* _Task goal_
Print the listing exactly.

* _Data extract_
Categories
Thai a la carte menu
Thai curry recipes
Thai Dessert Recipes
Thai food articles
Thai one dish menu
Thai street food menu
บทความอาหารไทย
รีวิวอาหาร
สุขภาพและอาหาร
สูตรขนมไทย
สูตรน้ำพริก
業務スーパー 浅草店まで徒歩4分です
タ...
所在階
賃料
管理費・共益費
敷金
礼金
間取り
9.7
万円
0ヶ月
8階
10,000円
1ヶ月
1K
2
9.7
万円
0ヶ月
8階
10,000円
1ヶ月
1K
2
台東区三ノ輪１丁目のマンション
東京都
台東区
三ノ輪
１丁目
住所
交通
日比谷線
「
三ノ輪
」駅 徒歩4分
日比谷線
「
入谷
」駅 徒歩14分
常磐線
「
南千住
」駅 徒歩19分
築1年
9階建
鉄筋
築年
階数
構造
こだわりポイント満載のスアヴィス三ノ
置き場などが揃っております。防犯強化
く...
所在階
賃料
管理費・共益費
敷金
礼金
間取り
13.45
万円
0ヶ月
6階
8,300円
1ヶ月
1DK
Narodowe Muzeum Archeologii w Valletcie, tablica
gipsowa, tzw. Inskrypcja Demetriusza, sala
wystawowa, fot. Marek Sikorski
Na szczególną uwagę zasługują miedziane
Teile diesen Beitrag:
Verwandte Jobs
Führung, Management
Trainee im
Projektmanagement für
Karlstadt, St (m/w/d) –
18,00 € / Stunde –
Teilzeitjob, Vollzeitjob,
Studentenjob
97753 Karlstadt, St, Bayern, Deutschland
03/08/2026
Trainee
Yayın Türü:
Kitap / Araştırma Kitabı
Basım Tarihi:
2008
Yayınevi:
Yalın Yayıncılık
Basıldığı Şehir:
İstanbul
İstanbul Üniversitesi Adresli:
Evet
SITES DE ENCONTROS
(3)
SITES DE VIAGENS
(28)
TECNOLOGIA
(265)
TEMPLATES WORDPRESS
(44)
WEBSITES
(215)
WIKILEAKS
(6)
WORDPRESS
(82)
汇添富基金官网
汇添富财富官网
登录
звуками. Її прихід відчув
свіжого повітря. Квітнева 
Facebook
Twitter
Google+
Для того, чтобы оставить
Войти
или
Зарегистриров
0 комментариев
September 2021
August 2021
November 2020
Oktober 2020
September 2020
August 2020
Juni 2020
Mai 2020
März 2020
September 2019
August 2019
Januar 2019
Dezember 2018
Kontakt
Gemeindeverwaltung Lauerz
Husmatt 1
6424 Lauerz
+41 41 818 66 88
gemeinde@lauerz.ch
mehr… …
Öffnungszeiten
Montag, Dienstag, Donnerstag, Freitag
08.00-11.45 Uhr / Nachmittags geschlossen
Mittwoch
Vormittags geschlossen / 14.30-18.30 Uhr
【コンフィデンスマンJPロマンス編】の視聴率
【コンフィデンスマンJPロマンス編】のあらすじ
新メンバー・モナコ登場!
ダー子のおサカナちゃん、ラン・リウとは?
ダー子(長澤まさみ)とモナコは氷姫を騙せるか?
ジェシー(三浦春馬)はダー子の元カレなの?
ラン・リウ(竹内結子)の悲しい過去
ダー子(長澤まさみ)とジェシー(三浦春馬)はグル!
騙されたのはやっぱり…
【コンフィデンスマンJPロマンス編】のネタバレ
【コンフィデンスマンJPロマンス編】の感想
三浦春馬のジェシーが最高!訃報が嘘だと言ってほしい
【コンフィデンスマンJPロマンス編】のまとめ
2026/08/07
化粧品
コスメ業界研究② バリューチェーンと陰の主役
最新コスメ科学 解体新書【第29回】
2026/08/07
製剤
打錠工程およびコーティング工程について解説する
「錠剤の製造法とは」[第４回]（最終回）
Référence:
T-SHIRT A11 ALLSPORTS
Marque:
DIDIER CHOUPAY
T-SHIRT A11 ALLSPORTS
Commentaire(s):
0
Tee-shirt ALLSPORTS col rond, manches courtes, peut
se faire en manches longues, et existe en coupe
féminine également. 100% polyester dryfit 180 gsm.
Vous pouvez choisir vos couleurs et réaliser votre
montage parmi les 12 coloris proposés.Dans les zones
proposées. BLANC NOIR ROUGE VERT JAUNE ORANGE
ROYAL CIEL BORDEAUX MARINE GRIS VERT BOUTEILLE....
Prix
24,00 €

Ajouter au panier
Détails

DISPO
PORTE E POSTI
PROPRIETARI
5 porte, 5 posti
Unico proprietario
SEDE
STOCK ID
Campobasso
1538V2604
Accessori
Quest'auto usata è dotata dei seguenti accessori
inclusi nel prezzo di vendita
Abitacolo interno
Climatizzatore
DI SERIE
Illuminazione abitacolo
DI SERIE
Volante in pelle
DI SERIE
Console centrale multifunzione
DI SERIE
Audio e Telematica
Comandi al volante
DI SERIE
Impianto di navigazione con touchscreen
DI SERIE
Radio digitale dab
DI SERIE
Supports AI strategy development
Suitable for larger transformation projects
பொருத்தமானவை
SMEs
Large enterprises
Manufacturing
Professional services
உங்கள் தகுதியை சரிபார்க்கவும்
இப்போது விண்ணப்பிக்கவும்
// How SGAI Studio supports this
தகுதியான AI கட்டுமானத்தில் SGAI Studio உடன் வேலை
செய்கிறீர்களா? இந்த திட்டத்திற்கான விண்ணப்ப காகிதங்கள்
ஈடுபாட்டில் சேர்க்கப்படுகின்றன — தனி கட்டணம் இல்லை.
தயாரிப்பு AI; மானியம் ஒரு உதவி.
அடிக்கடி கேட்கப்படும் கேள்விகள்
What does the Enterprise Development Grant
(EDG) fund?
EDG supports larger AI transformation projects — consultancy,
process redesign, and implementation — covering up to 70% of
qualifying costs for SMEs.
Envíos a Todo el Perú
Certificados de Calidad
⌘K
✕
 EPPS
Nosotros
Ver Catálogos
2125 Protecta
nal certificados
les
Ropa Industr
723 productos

* _Output below_
Categories
Thai a la carte menu
Thai curry recipes
Thai Dessert Recipes
Thai food articles
Thai one dish menu
Thai street food menu
บทความอาหารไทย
รีวิวอาหาร
สุขภาพและอาหาร
สูตรขนมไทย
สูตรน้ำพริก
業務スーパー 浅草店まで徒歩4分です
タ...
所在階
賃料
管理費・共益費
敷金
礼金
間取り
9.7
万円
0ヶ月
8階
10,000円
1ヶ月
1K
2
9.7
万円
0ヶ月
8階
10,000円
1ヶ月
1K
2
台東区三ノ輪１丁目のマンション
東京都
台東区
三ノ輪
１丁目
住所
交通
日比谷線
「
三ノ輪
」駅 徒歩4分
日比谷線
「
入谷
」駅 徒歩14分
常磐線
「
南千住
」駅 徒歩19分
築1年
9階建
鉄筋
築年
階数
構造
こだわりポイント満載のスアヴィス三ノ
置き場などが揃っております。防犯強化
く...
所在階
賃料
管理費・共益費
敷金
礼金
間取り
13.45
万円
0ヶ月
6階
8,300円
1ヶ月
1DK
Narodowe Muzeum Archeologii w Valletcie, tablica
gipsowa, tzw. Inskrypcja Demetriusza, sala
wystawowa, fot. Marek Sikorski
Na szczególną uwagę zasługują miedziane
Teile diesen Beitrag:
Verwandte Jobs
Führung, Management
Trainee im
Projektmanagement für
Karlstadt, St (m/w/d) –
18,00 € / Stunde –
Teilzeitjob, Vollzeitjob,
Studentenjob
97753 Karlstadt, St, Bayern, Deutschland
03/08/2026
Trainee
Yayın Türü:
Kitap / Araştırma Kitabı
Basım Tarihi:
2008
Yayınevi:
Yalın Yayıncılık
Basıldığı Şehir:
İstanbul
İstanbul Üniversitesi Adresli:
Evet
SITES DE ENCONTROS
(3)
SITES DE VIAGENS
(28)
TECNOLOGIA
(265)
TEMPLATES WORDPRESS
(44)
WEBSITES
(215)
WIKILEAKS
(6)
WORDPRESS
(82)
汇添富基金官网
汇添富财富官网
登录
звуками. Її прихід відчув
свіжого повітря. Квітнева 
Facebook
Twitter
Google+
Для того, чтобы оставить
Войти
или
Зарегистриров
0 комментариев
September 2021
August 2021
November 2020
Oktober 2020
September 2020
August 2020
Juni 2020
Mai 2020
März 2020
September 2019
August 2019
Januar 2019
Dezember 2018
Kontakt
Gemeindeverwaltung Lauerz
Husmatt 1
6424 Lauerz
+41 41 818 66 88
gemeinde@lauerz.ch
mehr… …
Öffnungszeiten
Montag, Dienstag, Donnerstag, Freitag
08.00-11.45 Uhr / Nachmittags geschlossen
Mittwoch
Vormittags geschlossen / 14.30-18.30 Uhr
【コンフィデンスマンJPロマンス編】の視聴率
【コンフィデンスマンJPロマンス編】のあらすじ
新メンバー・モナコ登場!
ダー子のおサカナちゃん、ラン・リウとは?
ダー子(長澤まさみ)とモナコは氷姫を騙せるか?
ジェシー(三浦春馬)はダー子の元カレなの?
ラン・リウ(竹内結子)の悲しい過去
ダー子(長澤まさみ)とジェシー(三浦春馬)はグル!
騙されたのはやっぱり…
【コンフィデンスマンJPロマンス編】のネタバレ
【コンフィデンスマンJPロマンス編】の感想
三浦春馬のジェシーが最高!訃報が嘘だと言ってほしい
【コンフィデンスマンJPロマンス編】のまとめ
2026/08/07
化粧品
コスメ業界研究② バリューチェーンと陰の主役
最新コスメ科学 解体新書【第29回】
2026/08/07
製剤
打錠工程およびコーティング工程について解説する
「錠剤の製造法とは」[第４回]（最終回）
Référence:
T-SHIRT A11 ALLSPORTS
Marque:
DIDIER CHOUPAY
T-SHIRT A11 ALLSPORTS
Commentaire(s):
0
Tee-shirt ALLSPORTS col rond, manches courtes, peut
se faire en manches longues, et existe en coupe
féminine également. 100% polyester dryfit 180 gsm.
Vous pouvez choisir vos couleurs et réaliser votre
montage parmi les 12 coloris proposés.Dans les zones
proposées. BLANC NOIR ROUGE VERT JAUNE ORANGE
ROYAL CIEL BORDEAUX MARINE GRIS VERT BOUTEILLE....
Prix
24,00 €

Ajouter au panier
Détails

DISPO
PORTE E POSTI
PROPRIETARI
5 porte, 5 posti
Unico proprietario
SEDE
STOCK ID
Campobasso
1538V2604
Accessori
Quest'auto usata è dotata dei seguenti accessori
inclusi nel prezzo di vendita
Abitacolo interno
Climatizzatore
DI SERIE
Illuminazione abitacolo
DI SERIE
Volante in pelle
DI SERIE
Console centrale multifunzione
DI SERIE
Audio e Telematica
Comandi al volante
DI SERIE
Impianto di navigazione con touchscreen
DI SERIE
Radio digitale dab
DI SERIE
Supports AI strategy development
Suitable for larger transformation projects
பொருத்தமானவை
SMEs
Large enterprises
Manufacturing
Professional services
உங்கள் தகுதியை சரிபார்க்கவும்
இப்போது விண்ணப்பிக்கவும்
// How SGAI Studio supports this
தகுதியான AI கட்டுமானத்தில் SGAI Studio உடன் வேலை
செய்கிறீர்களா? இந்த திட்டத்திற்கான விண்ணப்ப காகிதங்கள்
ஈடுபாட்டில் சேர்க்கப்படுகின்றன — தனி கட்டணம் இல்லை.
தயாரிப்பு AI; மானியம் ஒரு உதவி.
அடிக்கடி கேட்கப்படும் கேள்விகள்
What does the Enterprise Development Grant
(EDG) fund?
EDG supports larger AI transformation projects — consultancy,
process redesign, and implementation — covering up to 70% of
qualifying costs for SMEs.
Envíos a Todo el Perú
Certificados de Calidad
⌘K
✕
 EPPS
Nosotros
Ver Catálogos
2125 Protecta
nal certificados
les
Ropa Industr
723 productos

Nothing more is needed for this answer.